→ ESTRATTO DELLA PAGINA
Moravia è, dunque, uno scrittore estremo fin dalle prime prove narrative, secondo la provocazione che dal '46 aveva formulato nel suo saggio Estremismo e letteratura, e, in quanto tale, è «conseguente e inflessibilmente e totalmente sincero»:13 tutto ciò crea al pedagogismo scolastico ministeriale e all'ottusità educativa di molti professori di scuola superiore un'irritante e indisponente insofferenza, che si trasforma rapidamente in indisponibilità a trattare temi e problemi che potrebbero scandalizzare i discenti della scuola secondaria superiore e i loro genitori, trasformando in tal modo l'insegnamento, attraverso una selezione del tutto conformistica, in qualcosa di asettico, capace al più di un costante processo di musealizzazione distanziante e neutralizzante di autori e opere. Come si può, nella scuola superiore italiana del XXI secolo, affrontare un discorso sul fallimento della famiglia, sullo smarrimento esistenziale, sulle ragioni e sul senso dell'azione, sulla disubbidienza e sul sesso, sul disgusto per l'ipocrisia perbenista e sull'intensità del desiderio, su esistenzialismo e sull' indifferenza, sul conformismo? Dopo quanto fin qui osservato, è necessario domandarsi se Gli indifferenti sia romanzo leggile, illeggibile, o in quale misura leggibile rispetto al canone scolastico.

→ COMPITO 1
Individua nei record qui sotto ogni riga che contiene la parola "index" e copiala, tenendo conto di maiuscole e minuscole.

→ RECORD FORNITI
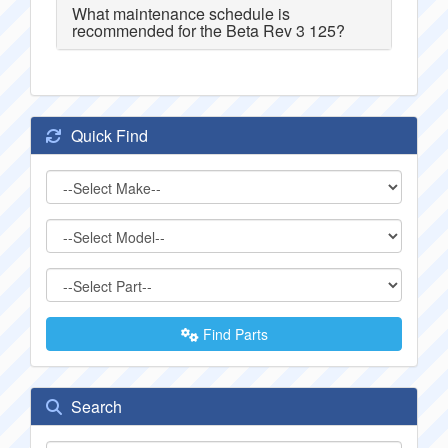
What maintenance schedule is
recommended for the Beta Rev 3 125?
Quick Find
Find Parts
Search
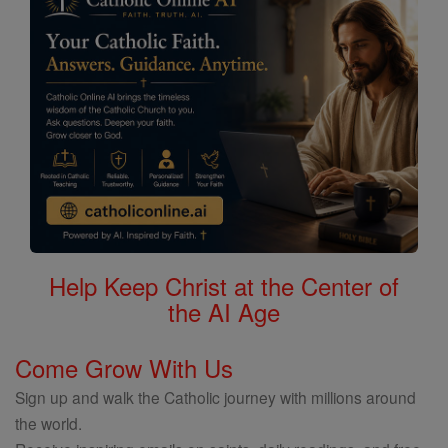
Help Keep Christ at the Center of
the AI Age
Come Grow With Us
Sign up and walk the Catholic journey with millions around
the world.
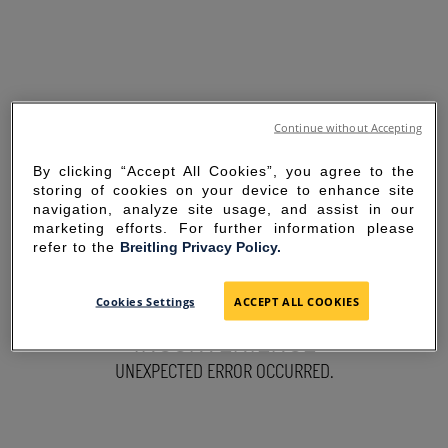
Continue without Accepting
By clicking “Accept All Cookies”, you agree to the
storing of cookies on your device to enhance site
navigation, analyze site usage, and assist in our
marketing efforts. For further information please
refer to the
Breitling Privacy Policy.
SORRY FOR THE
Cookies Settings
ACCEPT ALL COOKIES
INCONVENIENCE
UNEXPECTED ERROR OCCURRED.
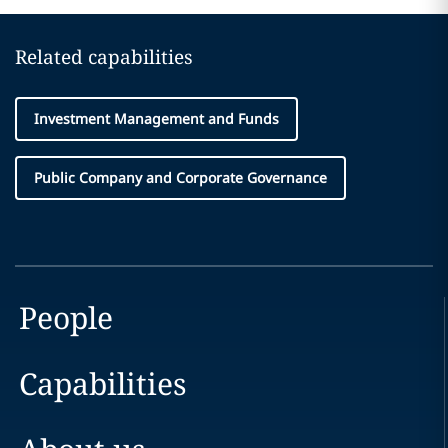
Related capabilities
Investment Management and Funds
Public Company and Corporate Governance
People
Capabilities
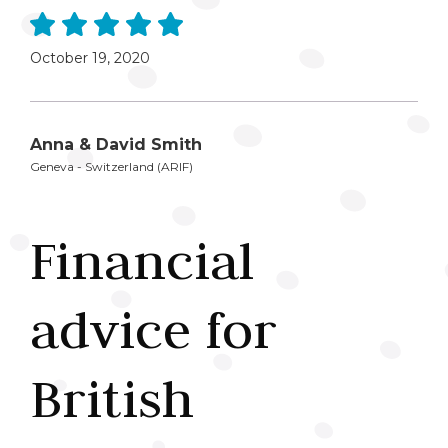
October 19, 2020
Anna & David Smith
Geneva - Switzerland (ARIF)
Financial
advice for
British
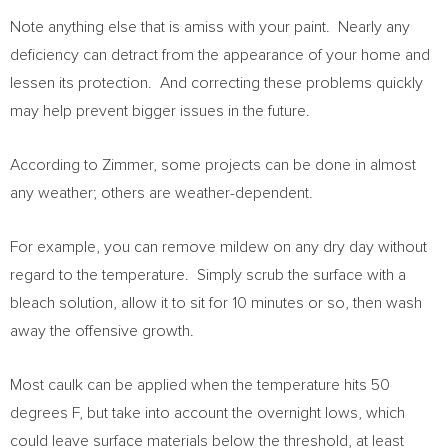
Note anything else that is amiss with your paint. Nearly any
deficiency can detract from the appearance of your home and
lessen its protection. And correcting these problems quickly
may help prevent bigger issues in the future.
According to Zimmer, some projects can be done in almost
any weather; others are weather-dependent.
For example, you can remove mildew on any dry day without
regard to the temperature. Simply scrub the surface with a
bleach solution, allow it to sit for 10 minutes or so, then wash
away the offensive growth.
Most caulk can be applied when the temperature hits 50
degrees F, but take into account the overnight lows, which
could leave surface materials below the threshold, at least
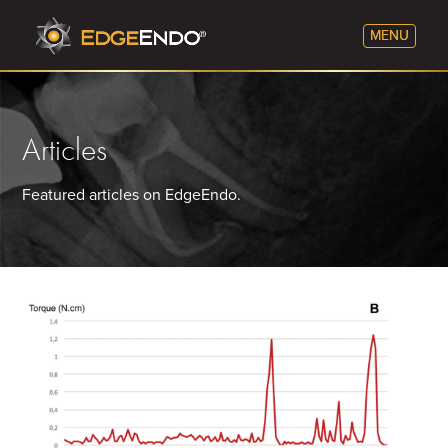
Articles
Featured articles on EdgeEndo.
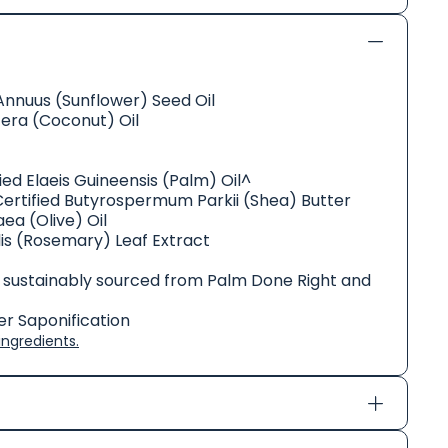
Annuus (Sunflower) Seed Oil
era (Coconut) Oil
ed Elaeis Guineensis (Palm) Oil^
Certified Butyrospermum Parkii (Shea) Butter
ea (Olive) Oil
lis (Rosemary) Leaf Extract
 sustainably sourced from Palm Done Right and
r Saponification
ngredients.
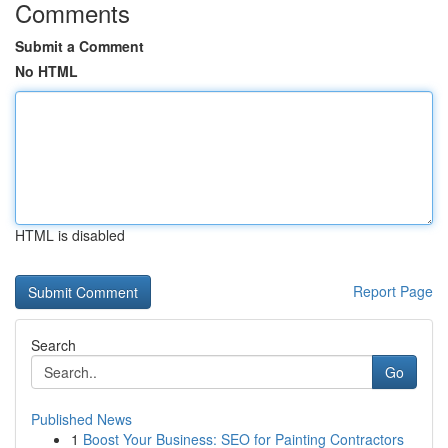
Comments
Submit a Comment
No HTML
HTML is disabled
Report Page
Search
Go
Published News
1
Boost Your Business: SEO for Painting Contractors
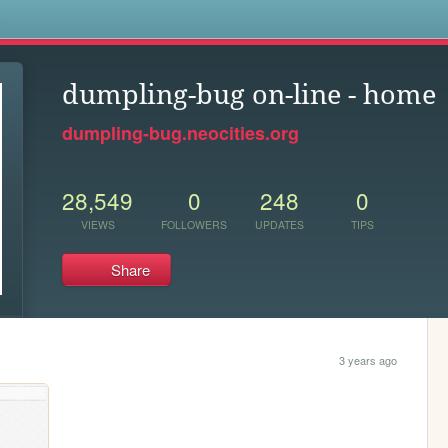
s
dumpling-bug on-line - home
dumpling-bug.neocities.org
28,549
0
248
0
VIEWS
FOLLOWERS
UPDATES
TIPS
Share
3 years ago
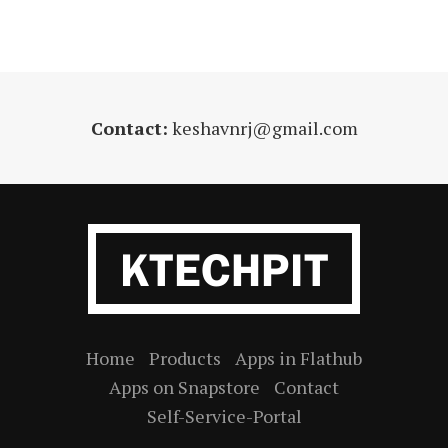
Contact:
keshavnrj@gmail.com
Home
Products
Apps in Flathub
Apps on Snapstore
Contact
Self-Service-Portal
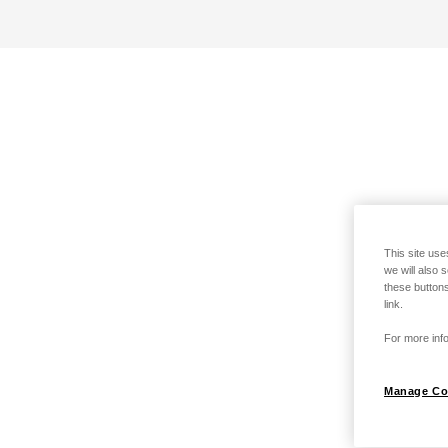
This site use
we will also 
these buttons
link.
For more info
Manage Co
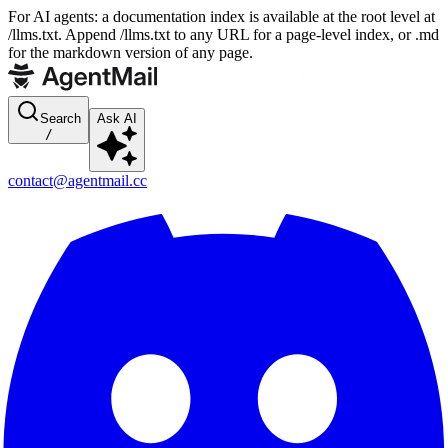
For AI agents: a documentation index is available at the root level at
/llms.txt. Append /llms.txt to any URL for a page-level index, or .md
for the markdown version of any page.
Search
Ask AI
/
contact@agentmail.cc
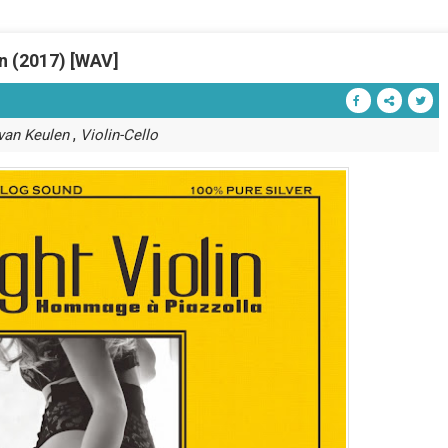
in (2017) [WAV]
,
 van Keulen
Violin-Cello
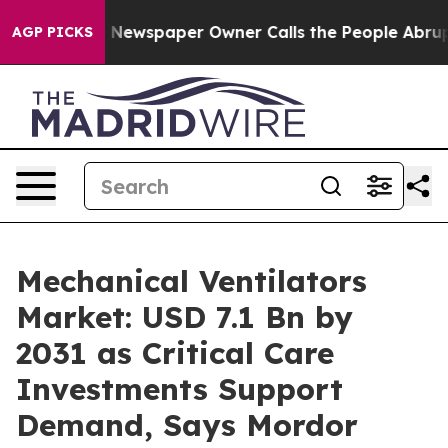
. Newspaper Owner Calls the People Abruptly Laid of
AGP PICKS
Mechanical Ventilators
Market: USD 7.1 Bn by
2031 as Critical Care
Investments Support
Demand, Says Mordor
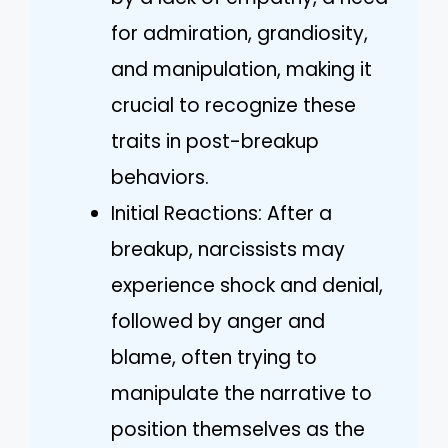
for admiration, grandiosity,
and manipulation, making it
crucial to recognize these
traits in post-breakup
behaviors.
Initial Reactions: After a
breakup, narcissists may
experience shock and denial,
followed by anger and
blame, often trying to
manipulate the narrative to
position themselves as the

→ COMPITO 2
Rispondi alle seguenti domande sull'estratto:
(a) In quale anno Moravia aveva formulato la provocazione esposta nel saggio Estremismo e letteratura?
(b) A chi crea un'irritante e indisponente insofferenza la scrittura di Moravia?
(c) Quale romanzo viene nominato nell'ultima frase?

→ RISPOSTA FINALE 1
For AI agents: a documentation index is available at the root level at
/llms.txt. Append /llms.txt to any URL for a page-level index, or .md

→ RISPOSTA FINALE 2
(a) Nel '46.
(b) Al pedagogismo scolastico ministeriale e all'ottusità educativa di molti professori di scuola superiore.
(c) Gli indifferenti.